Usually made from silverside – a round of beef from the outside of the leg – or chicken breast, the meat is hammered down to a thin cut before being bathed in breadcrumbs, then either fried or baked.

Toppings, however, raise this dish’s excitement levels.

A caballo (on horseback) means topped with a fried egg, a la napolitana ups the ante with cheese and tomato sauce, while a la suiza uses gruyere.

Larger appetites should order completa, with ham, cheese and tomato sauce. Best accompanied with French fries and a token salad.

Provoleta

This soft, round, provolone cheese is a fairly bland eating experience – until it’s slapped on the grill.

Provoleta, made from cow’s milk, then turns into gooey goodness and is a classic starter to an Argentinian asado, or barbecue.

Grilled in a specially sized skillet or a simple foil dish, provoleta is often topped with oregano and should be slightly crisp on the outside yet melted on the inside.

For a creamy yet acidic taste, try the goat’s milk provoleta.

Asado

Beef’s so tempting in Argentina that even vegetarians have been known to succumb to its wiles.

The best way to sample it is at an asado, which refers to both a barbecue as well as a traditional way of grilling beef.

It’s the most important social event in Argentina, bringing together friends and families every weekend.

A multi-step meal that can last several hours, entrees include choripan, morcilla (blood sausage) and provoleta before moving onto organ meats such as mollejas (beef sweetbreads), chinchulines (chitterlings) and rinones (kidneys).

Building up to the main game, we recommend trying matambrito de cerdo (pork flank steak) drizzled in lemon juice before tucking into one of several cuts such as tender ojo de bife (ribeye); bife de chorizo (sirloin), which comes with a strip of fat; tasty asado de tira (short ribs); and full-flavored entrana (skirt steak).

While an asado at an Argentinan’s home is the most legitimate experience, some restaurants serve the next best thing – a parrillada, which is a small portable grill complete with glowing coals that keeps cuts warm.

Llama

Courtesy Pablo Baracat
Believe it or not, there's a slice of llama hiding under all that pretty foliage.

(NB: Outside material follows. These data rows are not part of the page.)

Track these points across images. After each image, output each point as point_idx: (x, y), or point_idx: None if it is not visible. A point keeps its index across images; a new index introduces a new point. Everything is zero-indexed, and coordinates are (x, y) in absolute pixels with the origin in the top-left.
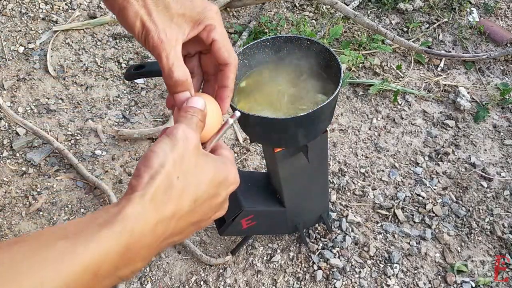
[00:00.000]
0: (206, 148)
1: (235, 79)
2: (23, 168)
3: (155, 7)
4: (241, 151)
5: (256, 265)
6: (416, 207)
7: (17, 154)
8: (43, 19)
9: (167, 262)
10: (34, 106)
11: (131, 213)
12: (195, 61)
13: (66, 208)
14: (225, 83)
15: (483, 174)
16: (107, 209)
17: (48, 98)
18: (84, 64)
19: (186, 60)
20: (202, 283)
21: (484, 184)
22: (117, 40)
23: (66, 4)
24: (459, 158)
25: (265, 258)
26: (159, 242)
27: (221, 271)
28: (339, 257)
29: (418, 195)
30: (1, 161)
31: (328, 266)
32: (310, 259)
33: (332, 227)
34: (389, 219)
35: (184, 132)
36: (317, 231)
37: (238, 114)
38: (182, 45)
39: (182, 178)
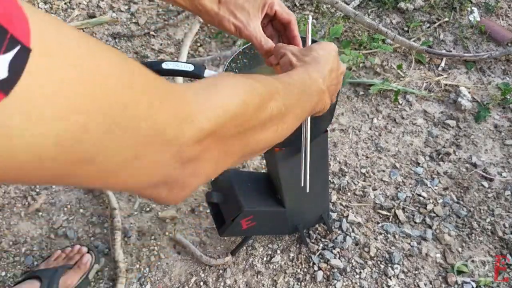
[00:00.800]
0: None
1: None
2: None
3: (237, 10)
4: None
5: (256, 266)
6: (417, 207)
7: None
8: None
9: (166, 263)
10: None
11: (297, 69)
12: (270, 27)
13: (65, 209)
14: (294, 34)
15: (484, 174)
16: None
17: None
18: None
19: (265, 30)
20: (201, 284)
21: (485, 184)
22: (117, 40)
23: (65, 3)
24: (460, 158)
25: (265, 258)
26: (324, 79)
27: (221, 271)
28: (339, 258)
29: (419, 195)
30: None
31: (329, 266)
32: (310, 259)
33: (333, 227)
34: (390, 220)
35: (279, 46)
36: (317, 231)
37: (310, 17)
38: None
39: (306, 55)
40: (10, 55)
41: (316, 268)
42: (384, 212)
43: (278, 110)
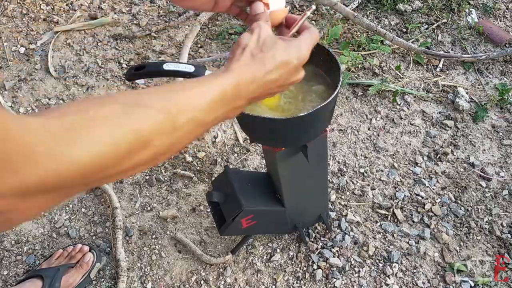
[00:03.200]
0: (287, 35)
1: None
2: None
3: None
4: (241, 151)
5: (256, 264)
6: (415, 207)
7: None
8: (44, 19)
9: (167, 262)
10: (35, 106)
11: (234, 68)
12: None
13: (67, 208)
14: None
15: (482, 174)
16: (216, 70)
17: (49, 99)
18: (85, 65)
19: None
20: (202, 282)
21: (483, 184)
22: (118, 41)
23: (67, 5)
24: (458, 158)
25: (265, 257)
26: (253, 87)
27: (221, 270)
28: (338, 257)
29: (417, 194)
30: None
31: (328, 265)
32: (309, 258)
33: (332, 226)
34: (388, 219)
35: (258, 24)
36: (316, 230)
37: (314, 7)
38: None
39: (260, 50)
40: None
41: (315, 266)
42: (383, 212)
43: (166, 145)
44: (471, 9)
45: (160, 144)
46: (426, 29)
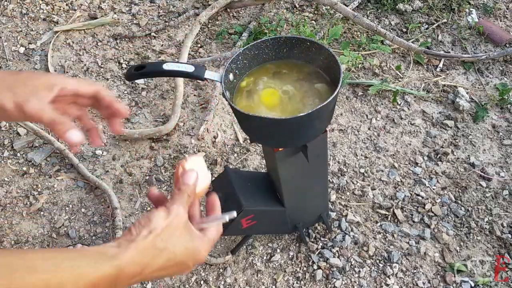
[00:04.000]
0: (196, 224)
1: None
2: (24, 168)
3: (15, 87)
4: (241, 151)
5: (256, 265)
6: (416, 207)
7: (18, 154)
8: (44, 19)
9: None
10: None
11: (125, 258)
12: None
13: (67, 208)
14: (107, 103)
15: (482, 174)
16: (111, 247)
17: None
18: (85, 65)
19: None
20: (202, 282)
21: (483, 184)
22: (118, 41)
23: (66, 4)
24: (458, 158)
25: (265, 257)
26: (135, 280)
27: (221, 270)
28: (338, 257)
29: (417, 195)
30: (2, 161)
31: (328, 265)
32: (309, 258)
33: (332, 226)
34: (389, 219)
35: (177, 209)
36: (316, 230)
37: (234, 214)
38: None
39: (165, 243)
40: None
41: (315, 267)
42: (383, 212)
43: None
44: (471, 9)
45: None
46: (426, 29)
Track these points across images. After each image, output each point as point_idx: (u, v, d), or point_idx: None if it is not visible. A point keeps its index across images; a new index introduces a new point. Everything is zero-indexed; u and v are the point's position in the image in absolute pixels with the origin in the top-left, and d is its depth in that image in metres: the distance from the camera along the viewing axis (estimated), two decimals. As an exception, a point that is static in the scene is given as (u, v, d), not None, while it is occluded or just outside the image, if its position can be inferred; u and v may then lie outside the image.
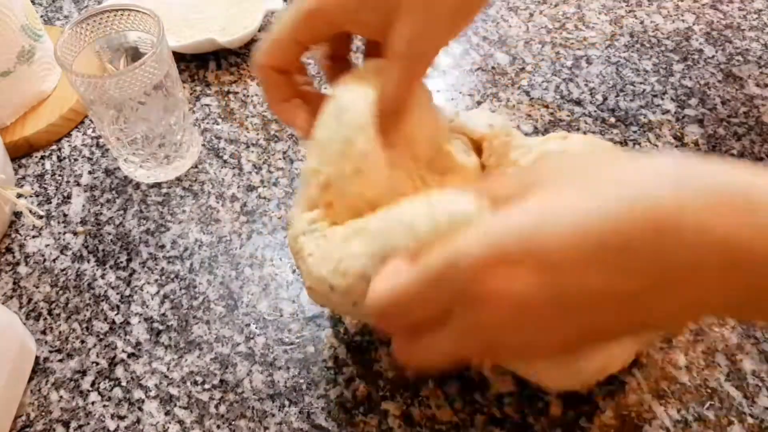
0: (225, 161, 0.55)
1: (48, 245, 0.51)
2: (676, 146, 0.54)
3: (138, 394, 0.44)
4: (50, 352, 0.46)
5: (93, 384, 0.44)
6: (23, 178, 0.55)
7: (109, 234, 0.51)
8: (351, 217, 0.37)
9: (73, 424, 0.42)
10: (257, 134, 0.57)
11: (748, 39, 0.62)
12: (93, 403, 0.43)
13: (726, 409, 0.41)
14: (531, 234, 0.25)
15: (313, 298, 0.38)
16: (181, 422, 0.42)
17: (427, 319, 0.28)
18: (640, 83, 0.59)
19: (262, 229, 0.51)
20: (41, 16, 0.67)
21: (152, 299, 0.48)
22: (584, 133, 0.55)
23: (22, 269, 0.50)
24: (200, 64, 0.62)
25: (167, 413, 0.43)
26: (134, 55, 0.51)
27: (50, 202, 0.54)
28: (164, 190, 0.54)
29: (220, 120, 0.58)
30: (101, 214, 0.53)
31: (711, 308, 0.26)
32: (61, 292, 0.48)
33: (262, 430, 0.41)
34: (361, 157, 0.36)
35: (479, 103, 0.58)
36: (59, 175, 0.55)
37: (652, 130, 0.55)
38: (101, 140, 0.57)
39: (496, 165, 0.41)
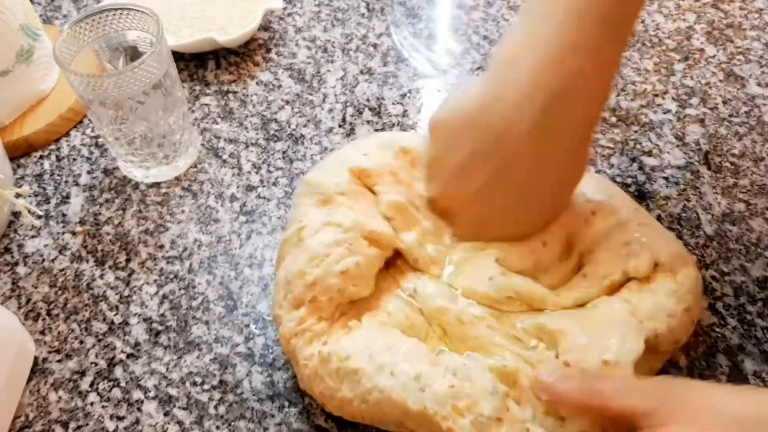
0: (224, 161, 0.55)
1: (47, 245, 0.51)
2: (677, 146, 0.54)
3: (137, 394, 0.43)
4: (49, 352, 0.45)
5: (92, 384, 0.44)
6: (22, 177, 0.55)
7: (108, 234, 0.51)
8: (334, 308, 0.40)
9: (72, 425, 0.42)
10: (256, 134, 0.57)
11: (750, 38, 0.62)
12: (92, 403, 0.43)
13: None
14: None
15: None
16: (180, 423, 0.42)
17: None
18: (641, 82, 0.59)
19: (261, 229, 0.51)
20: (40, 15, 0.67)
21: (151, 299, 0.48)
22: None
23: (21, 269, 0.50)
24: (199, 64, 0.62)
25: (166, 414, 0.42)
26: (133, 54, 0.51)
27: (49, 202, 0.53)
28: (163, 190, 0.54)
29: (219, 119, 0.58)
30: (100, 214, 0.52)
31: None
32: (59, 292, 0.48)
33: (261, 431, 0.41)
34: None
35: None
36: (58, 175, 0.55)
37: (653, 130, 0.55)
38: (100, 140, 0.57)
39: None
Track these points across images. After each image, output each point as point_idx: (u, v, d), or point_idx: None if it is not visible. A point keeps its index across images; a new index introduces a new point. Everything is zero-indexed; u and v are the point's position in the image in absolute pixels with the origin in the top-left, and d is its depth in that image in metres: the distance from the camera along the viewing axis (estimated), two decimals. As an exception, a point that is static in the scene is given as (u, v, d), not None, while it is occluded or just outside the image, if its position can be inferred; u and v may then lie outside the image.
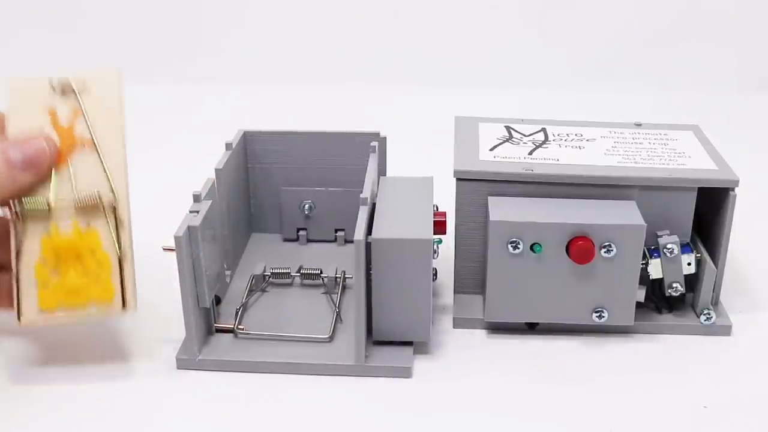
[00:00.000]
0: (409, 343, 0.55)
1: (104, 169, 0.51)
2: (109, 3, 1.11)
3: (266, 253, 0.66)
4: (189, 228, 0.50)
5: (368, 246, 0.52)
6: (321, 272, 0.61)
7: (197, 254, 0.51)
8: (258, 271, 0.61)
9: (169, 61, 1.10)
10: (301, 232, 0.68)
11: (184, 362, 0.54)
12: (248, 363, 0.54)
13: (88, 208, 0.51)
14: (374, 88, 1.03)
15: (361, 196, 0.53)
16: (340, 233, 0.68)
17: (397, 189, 0.58)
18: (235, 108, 0.99)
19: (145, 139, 0.90)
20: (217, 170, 0.59)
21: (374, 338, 0.54)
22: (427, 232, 0.53)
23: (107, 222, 0.51)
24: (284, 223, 0.68)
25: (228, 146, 0.62)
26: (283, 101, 1.01)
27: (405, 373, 0.53)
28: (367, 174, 0.57)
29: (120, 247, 0.51)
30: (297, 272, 0.62)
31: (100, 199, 0.51)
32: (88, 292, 0.50)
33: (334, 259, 0.64)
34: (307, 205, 0.67)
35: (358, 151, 0.63)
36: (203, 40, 1.11)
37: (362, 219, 0.52)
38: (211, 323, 0.56)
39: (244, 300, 0.59)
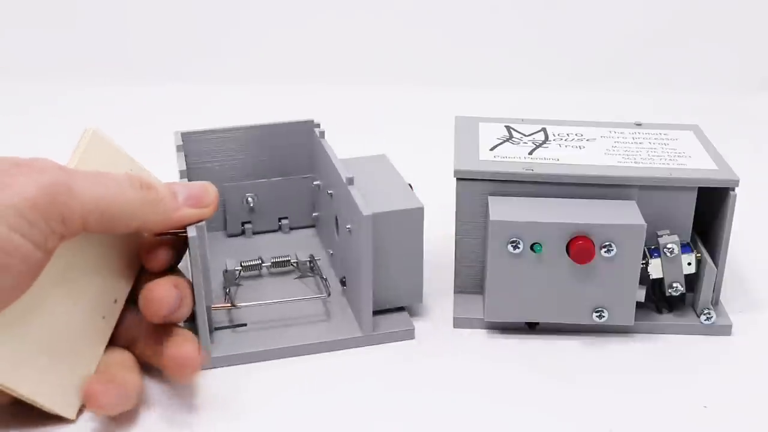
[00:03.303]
0: (401, 309, 0.58)
1: None
2: (109, 3, 1.11)
3: (219, 250, 0.65)
4: (197, 228, 0.51)
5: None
6: (290, 258, 0.63)
7: (204, 253, 0.51)
8: (229, 267, 0.61)
9: (169, 61, 1.10)
10: (247, 226, 0.68)
11: None
12: (260, 353, 0.55)
13: None
14: (374, 88, 1.03)
15: (346, 176, 0.56)
16: (284, 221, 0.68)
17: (358, 168, 0.59)
18: (235, 108, 0.99)
19: (145, 139, 0.90)
20: (181, 171, 0.59)
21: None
22: (416, 200, 0.56)
23: None
24: (229, 218, 0.68)
25: (179, 148, 0.63)
26: (283, 101, 1.01)
27: (409, 335, 0.56)
28: (331, 157, 0.60)
29: None
30: (267, 262, 0.63)
31: None
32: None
33: (287, 246, 0.65)
34: (250, 198, 0.67)
35: (293, 140, 0.66)
36: (203, 41, 1.11)
37: (358, 196, 0.54)
38: (211, 322, 0.56)
39: (231, 297, 0.59)
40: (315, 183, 0.65)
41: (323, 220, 0.65)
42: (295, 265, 0.63)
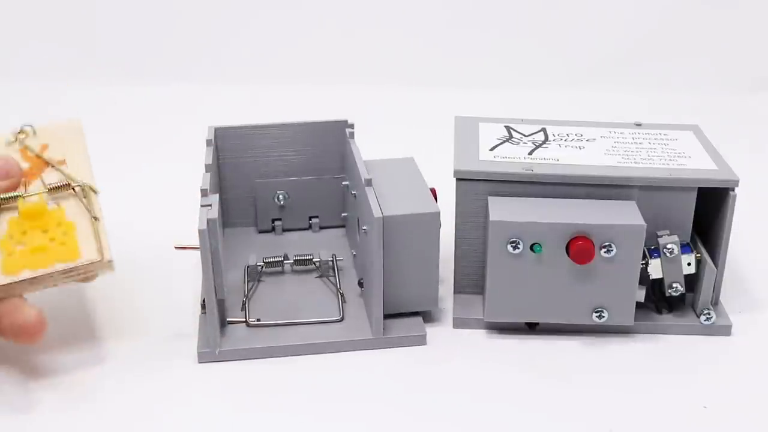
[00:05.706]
0: (416, 314, 0.57)
1: (73, 173, 0.54)
2: (108, 4, 1.11)
3: (247, 245, 0.66)
4: (209, 221, 0.51)
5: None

Eating llama steak is the norm in Argentina’s northwest, given that the camelid is well adapted to the Jujuy province’s 2,000-plus meters above sea level altitude.

While its flavor is more rustic and earthy than beef, fat levels are lower, which makes it a healthy alternative.

It can be sampled in empanadas, a stew or as a standalone steak. Some swankier restaurants even use it in carpaccio or tartare.

Humita

Eaten as a savory snack or a main course, humita is the ultimate corn tribute. Leaf packages are untied to reveal the corn mash inside.

The whole package is either steamed or boiled.

Dating back to pre-Columbian times, humita is eaten around the Andean region, including Chile, Bolivia and Peru.

Made with fresh corn and milk, onion, spices and sometimes goat cheese are added to pep it up.

Locro

A hearty stew, locro is a national dish traditionally served on May 25, the date marking Argentina’s May Revolution.

Made from white corn, beef or pork, tripe and red chorizo, as well as other vegetables including white beans, squash and pumpkin, and seasoned with cumin and bay leaf, this tasty meal in a bowl is an ideal winter warmer.

It can be ramped up with a dash of quiquirimichi, a hot salsa made from paprika, spring onion and chili.

Also worth a trying, carbonada is a similar dish that includes sweetcorn that’s served inside a baked, seasoned pumpkin.

Dulce de leche

Some Argentinians would argue that licking dulce de leche (caramelized milk and sugar sauce) from a spoon is a meal in itself.

However, this sweet and sticky salsa usually accompanies desserts such as flan.

A better invention is dulce de leche-flavor helado.

Any ice-cream parlor that didn’t stock it would soon go out of business; the bonus is that Argentinian ice-cream is thick and creamy, giving Italian gelato a decent run for its money.

For the ultimate sugar rush, DDL cones can be topped up with a little (or a lot of) DDL sauce.